*** PAGE TEXT Section Begins ***

Prodigal Sunn of Wu Tang Clan has been an MC since the beginning of MCing. I interviewed him from Los Angeles, while on brief hiatus from the Foreigner tour.
Prodigal’s first step to conquering performance anxiety? Make the stage his living room. “I make everybody feel at home—the bartender, the bouncer, the security, the sound man, whoever’s in the house. They all get love. You might even catch me in the crowd. You might catch me hangin’ out front.”
He recognizes people as people. You build up fear because you’re worried about people’s opinions; it stops you from performing at your best. “I started to feel this way recently, worrying about how I could reach out or become a brand. Just breathe. I remind myself that I’m here to be me and not my ego.”
Prodigal goes all out for his audiences, sometimes above and beyond what his band wants to do. “Wu Tang was invited to do a concert outta Miami. And some of the group didn’t wanna participate. But, me and the DJ had a connection. So, I was thinking of the importance of the brand. I went out there and did the show myself, even though the crowd wanted to see the group. I was confident enough in myself to know that I could hold it down. When I was out there, I got the respect of just being the guy who will show up. The crowd met me halfway. That takes the fear away, and that just grew me stronger.”
He could have worried about what the crowd was expecting. Instead, he focused on giving the crowd the best experience he could.

*** PAGE TEXT Section Ends ***
*** ENTRIES PROVIDED Section Begins ***

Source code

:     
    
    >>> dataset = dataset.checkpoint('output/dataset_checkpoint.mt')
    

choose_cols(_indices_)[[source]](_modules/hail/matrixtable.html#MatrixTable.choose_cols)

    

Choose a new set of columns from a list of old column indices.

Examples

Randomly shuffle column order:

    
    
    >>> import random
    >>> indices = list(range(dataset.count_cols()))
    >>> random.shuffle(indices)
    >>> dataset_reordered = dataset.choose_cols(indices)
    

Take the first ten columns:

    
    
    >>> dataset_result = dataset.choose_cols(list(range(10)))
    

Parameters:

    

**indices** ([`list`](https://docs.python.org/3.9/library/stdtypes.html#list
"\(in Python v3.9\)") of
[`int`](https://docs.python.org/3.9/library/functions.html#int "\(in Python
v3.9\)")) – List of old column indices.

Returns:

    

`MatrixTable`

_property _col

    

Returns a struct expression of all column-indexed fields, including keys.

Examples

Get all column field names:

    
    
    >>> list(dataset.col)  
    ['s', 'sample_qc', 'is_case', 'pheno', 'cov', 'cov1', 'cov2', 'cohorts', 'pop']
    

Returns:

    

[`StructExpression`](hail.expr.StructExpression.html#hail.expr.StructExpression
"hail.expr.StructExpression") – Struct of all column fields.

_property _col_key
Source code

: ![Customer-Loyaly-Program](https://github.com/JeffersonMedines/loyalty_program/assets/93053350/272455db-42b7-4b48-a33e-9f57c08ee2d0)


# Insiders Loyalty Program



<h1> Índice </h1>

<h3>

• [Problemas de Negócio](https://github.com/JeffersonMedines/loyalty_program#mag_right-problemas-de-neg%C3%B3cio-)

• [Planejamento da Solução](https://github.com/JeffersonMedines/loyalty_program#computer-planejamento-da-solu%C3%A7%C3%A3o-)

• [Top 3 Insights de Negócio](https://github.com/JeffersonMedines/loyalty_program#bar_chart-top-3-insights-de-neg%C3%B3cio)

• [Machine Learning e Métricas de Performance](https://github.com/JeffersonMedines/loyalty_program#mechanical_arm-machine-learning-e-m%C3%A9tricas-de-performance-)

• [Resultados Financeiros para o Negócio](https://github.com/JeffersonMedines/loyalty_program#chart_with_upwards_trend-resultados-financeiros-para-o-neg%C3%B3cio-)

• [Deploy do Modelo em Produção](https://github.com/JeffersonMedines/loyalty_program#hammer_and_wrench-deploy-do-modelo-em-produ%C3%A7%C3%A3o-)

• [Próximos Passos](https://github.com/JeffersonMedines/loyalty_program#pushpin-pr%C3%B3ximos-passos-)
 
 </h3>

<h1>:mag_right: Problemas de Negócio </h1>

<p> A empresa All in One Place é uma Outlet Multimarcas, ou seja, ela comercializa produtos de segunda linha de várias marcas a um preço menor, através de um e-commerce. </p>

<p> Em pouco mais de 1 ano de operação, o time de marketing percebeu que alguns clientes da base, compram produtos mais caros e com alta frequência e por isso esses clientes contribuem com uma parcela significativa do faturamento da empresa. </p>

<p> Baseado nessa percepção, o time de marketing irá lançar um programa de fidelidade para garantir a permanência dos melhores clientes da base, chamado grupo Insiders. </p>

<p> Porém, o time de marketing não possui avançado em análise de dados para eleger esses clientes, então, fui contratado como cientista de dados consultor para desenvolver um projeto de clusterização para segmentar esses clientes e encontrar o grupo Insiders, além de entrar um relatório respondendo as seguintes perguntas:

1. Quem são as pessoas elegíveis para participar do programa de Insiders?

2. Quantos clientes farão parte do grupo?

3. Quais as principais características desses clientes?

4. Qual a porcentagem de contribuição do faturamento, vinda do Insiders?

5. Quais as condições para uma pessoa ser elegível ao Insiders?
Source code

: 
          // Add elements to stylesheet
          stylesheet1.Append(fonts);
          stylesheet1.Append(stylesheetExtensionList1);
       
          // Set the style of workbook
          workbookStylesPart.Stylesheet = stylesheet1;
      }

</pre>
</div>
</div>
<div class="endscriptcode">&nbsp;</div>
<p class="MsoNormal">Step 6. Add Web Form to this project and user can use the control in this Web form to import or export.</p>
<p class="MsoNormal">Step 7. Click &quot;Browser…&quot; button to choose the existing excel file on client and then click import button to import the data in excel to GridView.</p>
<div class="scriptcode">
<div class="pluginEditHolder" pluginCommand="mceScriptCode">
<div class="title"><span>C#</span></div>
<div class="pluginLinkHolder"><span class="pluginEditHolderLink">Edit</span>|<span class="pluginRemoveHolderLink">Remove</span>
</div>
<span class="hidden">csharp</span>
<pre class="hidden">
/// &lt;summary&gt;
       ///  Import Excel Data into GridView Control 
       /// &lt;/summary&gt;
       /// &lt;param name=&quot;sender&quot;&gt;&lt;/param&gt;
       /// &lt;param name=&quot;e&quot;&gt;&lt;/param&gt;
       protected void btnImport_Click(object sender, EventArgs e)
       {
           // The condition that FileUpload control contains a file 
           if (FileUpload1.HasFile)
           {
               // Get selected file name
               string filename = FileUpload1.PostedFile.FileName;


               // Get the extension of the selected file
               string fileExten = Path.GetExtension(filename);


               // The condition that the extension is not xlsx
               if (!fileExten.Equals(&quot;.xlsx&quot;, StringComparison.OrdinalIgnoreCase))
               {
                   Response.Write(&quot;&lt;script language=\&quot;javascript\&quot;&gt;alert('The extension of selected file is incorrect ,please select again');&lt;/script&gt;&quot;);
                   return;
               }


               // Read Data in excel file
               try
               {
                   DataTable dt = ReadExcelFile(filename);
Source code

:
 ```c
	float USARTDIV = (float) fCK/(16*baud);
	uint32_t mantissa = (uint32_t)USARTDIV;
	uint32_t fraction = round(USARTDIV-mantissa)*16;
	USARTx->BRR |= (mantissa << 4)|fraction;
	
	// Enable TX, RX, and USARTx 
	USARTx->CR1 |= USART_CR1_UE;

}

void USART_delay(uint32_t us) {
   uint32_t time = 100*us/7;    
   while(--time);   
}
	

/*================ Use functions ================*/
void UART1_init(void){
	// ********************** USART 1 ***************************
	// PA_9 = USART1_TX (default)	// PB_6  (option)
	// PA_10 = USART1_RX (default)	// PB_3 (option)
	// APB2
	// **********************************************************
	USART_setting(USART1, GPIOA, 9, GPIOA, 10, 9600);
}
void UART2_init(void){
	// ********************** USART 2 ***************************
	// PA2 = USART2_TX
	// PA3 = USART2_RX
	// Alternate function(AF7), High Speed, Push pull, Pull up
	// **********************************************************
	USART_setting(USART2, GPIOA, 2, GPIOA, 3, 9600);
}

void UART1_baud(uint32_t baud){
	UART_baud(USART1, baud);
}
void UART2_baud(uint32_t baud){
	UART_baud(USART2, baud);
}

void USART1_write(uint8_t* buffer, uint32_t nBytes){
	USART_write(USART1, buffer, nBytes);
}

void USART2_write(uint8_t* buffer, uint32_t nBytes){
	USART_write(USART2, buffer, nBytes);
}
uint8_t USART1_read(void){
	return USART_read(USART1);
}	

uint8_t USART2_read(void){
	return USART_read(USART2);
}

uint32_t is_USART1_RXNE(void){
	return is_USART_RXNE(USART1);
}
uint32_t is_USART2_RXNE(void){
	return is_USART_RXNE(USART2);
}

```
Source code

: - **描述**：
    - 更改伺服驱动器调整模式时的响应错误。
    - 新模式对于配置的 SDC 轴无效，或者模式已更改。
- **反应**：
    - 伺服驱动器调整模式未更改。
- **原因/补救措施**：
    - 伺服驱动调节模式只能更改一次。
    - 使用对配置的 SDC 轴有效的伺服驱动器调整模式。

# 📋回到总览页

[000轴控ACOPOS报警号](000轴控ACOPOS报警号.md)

*** ENTRIES PROVIDED Section Ends ***

Pick up the interview piece about Prodigal Sunn and stage fear after its final sentence, and carry it forward.

“The universe and life are here to support you if you just do your part. At the end of the day, if it wasn’t meant to be, it wouldn’t have happened, just more of the things that you learn that make you stronger. I was there, and I still was having my ears and my eyes open, so I learned a lot.
“This is Wu Tang’s 20 year anniversary, but everything is still brand new to me. I’ve learned that what the ego conceives is sometimes a trap. At the end of the day, man, love what you do. Be who you are. Thoroughly enjoy your talents and your gifts, ‘cause your spirit lays it out on you; you’re that vessel. The ego will always pretend that it’s together, even when it’s not.”
-Think about a past performance or presentation that made you reasonably anxious:
-Think about on whom you were focusing your attention.
-Was your attention on you (and your anxiety) or on your audience?
-Had your attention been truly focused on your audience, would you have been pre occupied with your own feelings?
-Relive that event, this time focusing your attention completely on your audience?
-How does that feel?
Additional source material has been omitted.